Les indices sur les objectifs de Sadate étaient très clairs, ainsi que les clés de sa personnalité. Pour Begin, c’était l’occasion rêvée pour faire définitivement sortir l’Egypte du groupe arabe.

Par l’intermédiaire du palais royal au Maroc, Begin commença par insinuer à Sadate qu’il avait des informations sur un complot libyen contre lui. Il lui assura qu’il était prêt à fournir directement les informations à un envoyé égyptien dûment mandaté.

Sadate dépêcha aussitôt à Rabat le chef des renseignements militaires égyptiens, où il rencontra le chef du Mossad, qui lui donna les détails du complot. Sadate déclencha alors immédiatement une guerre de représailles contre la Libye.

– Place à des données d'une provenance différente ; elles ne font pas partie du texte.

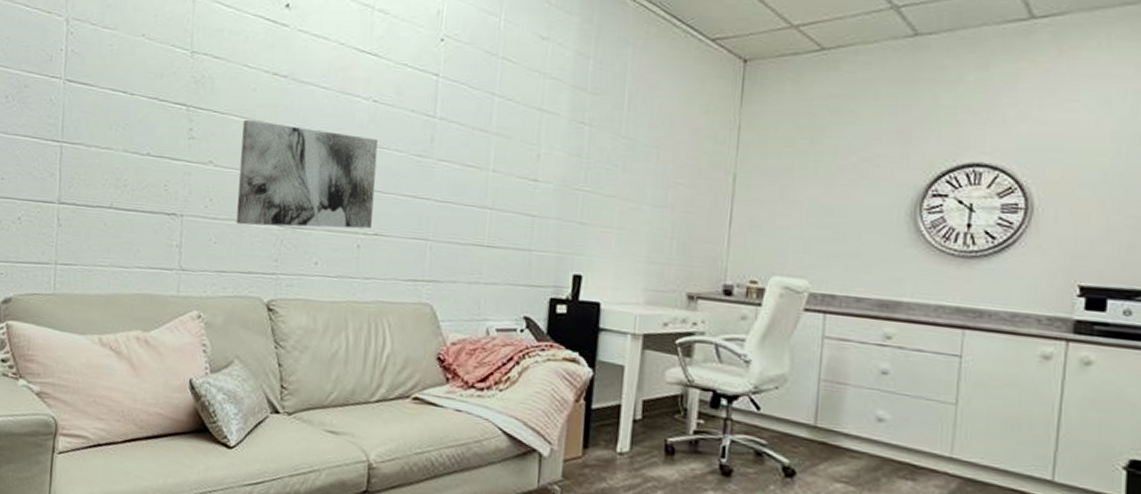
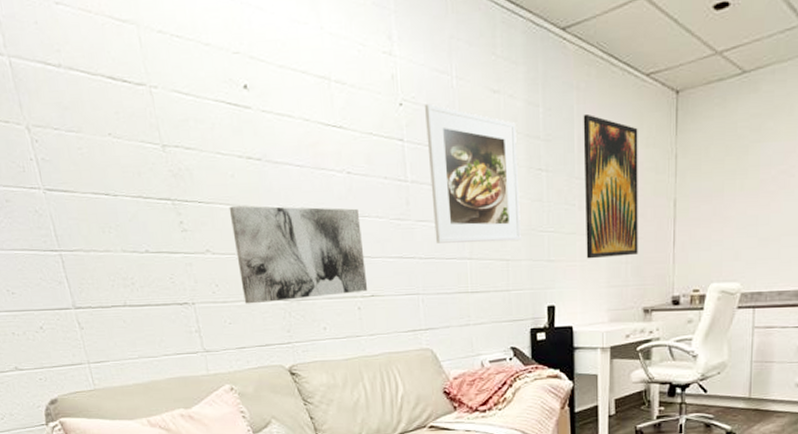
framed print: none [456,42,562,197] -> present [425,103,521,243]
wall art: none [625,71,697,231] -> present [583,113,638,259]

Les avions égyptiens bombardèrent pendant une semaine entière des positionnements libyens sur la frontière et au-delà de la frontière. Par ces bombardements, Sadate avait l’espoir de prouver qu’il était capable de faire face aux régimes hostiles aux Etats-Unis.

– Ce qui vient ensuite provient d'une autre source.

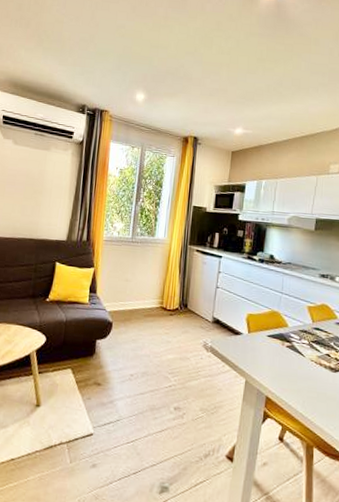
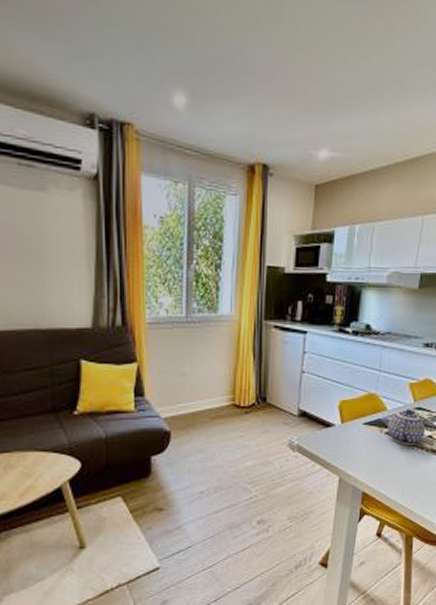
teapot: none [289,328,324,360] -> present [388,409,426,445]

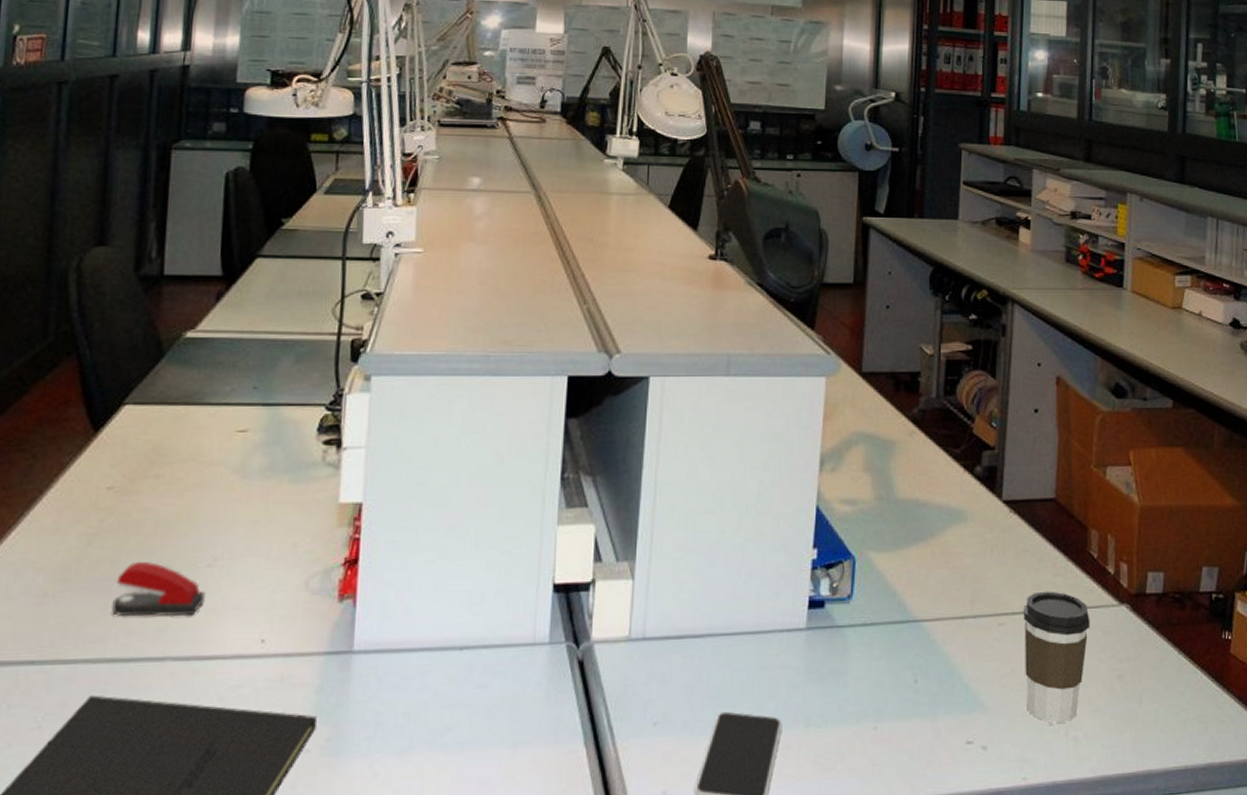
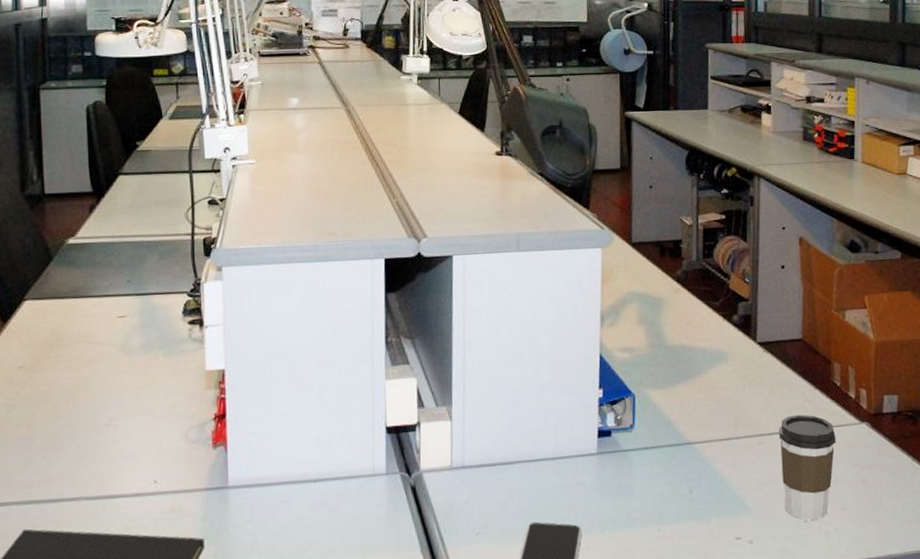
stapler: present [112,561,206,617] -> none [33,423,107,467]

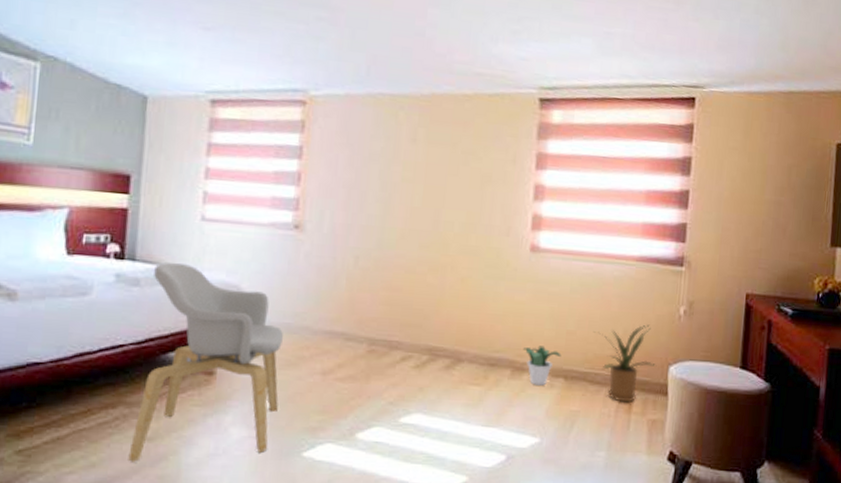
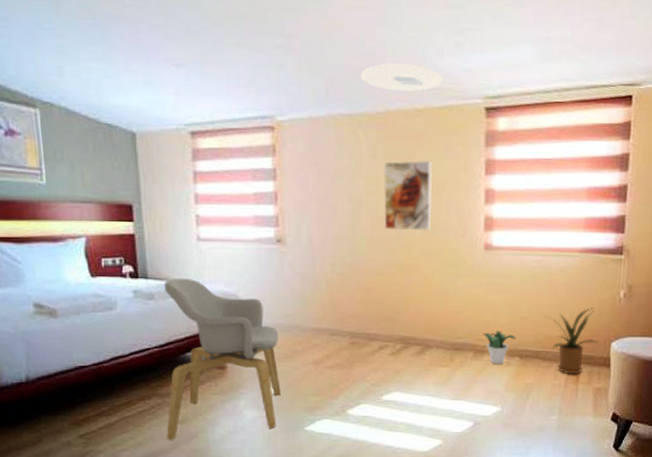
ceiling light: none [406,44,497,77] -> present [360,63,444,93]
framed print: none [419,147,478,227] -> present [383,160,432,231]

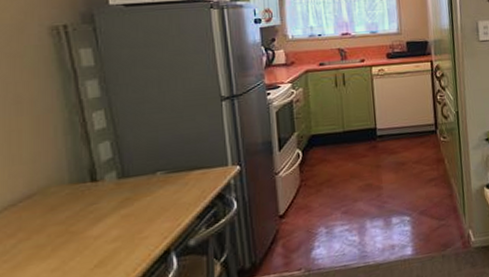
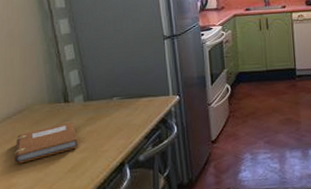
notebook: none [18,204,109,264] -> present [13,121,78,164]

Les mois suivants furent ceux d’une fièvre de contacts secrets couronnés d’une rencontre secrète entre Moshe Dayan, ministre israélien des Affaires étrangères et le roi Hussein de Jordanie le 24 août, et entre Sadate et le roi du Maroc le mois d’après.

Deux mois plus tard, le 19 novembre 1977 …

L’aéroport de Jérusalem. Le président Sadate descend l’escalier de son jet privé (d’une valeur de 12 millions de dollars, payés par l’Arabie saoudite), avec à ses côtés Yitzhak Navon, président de l’Etat d’Israël.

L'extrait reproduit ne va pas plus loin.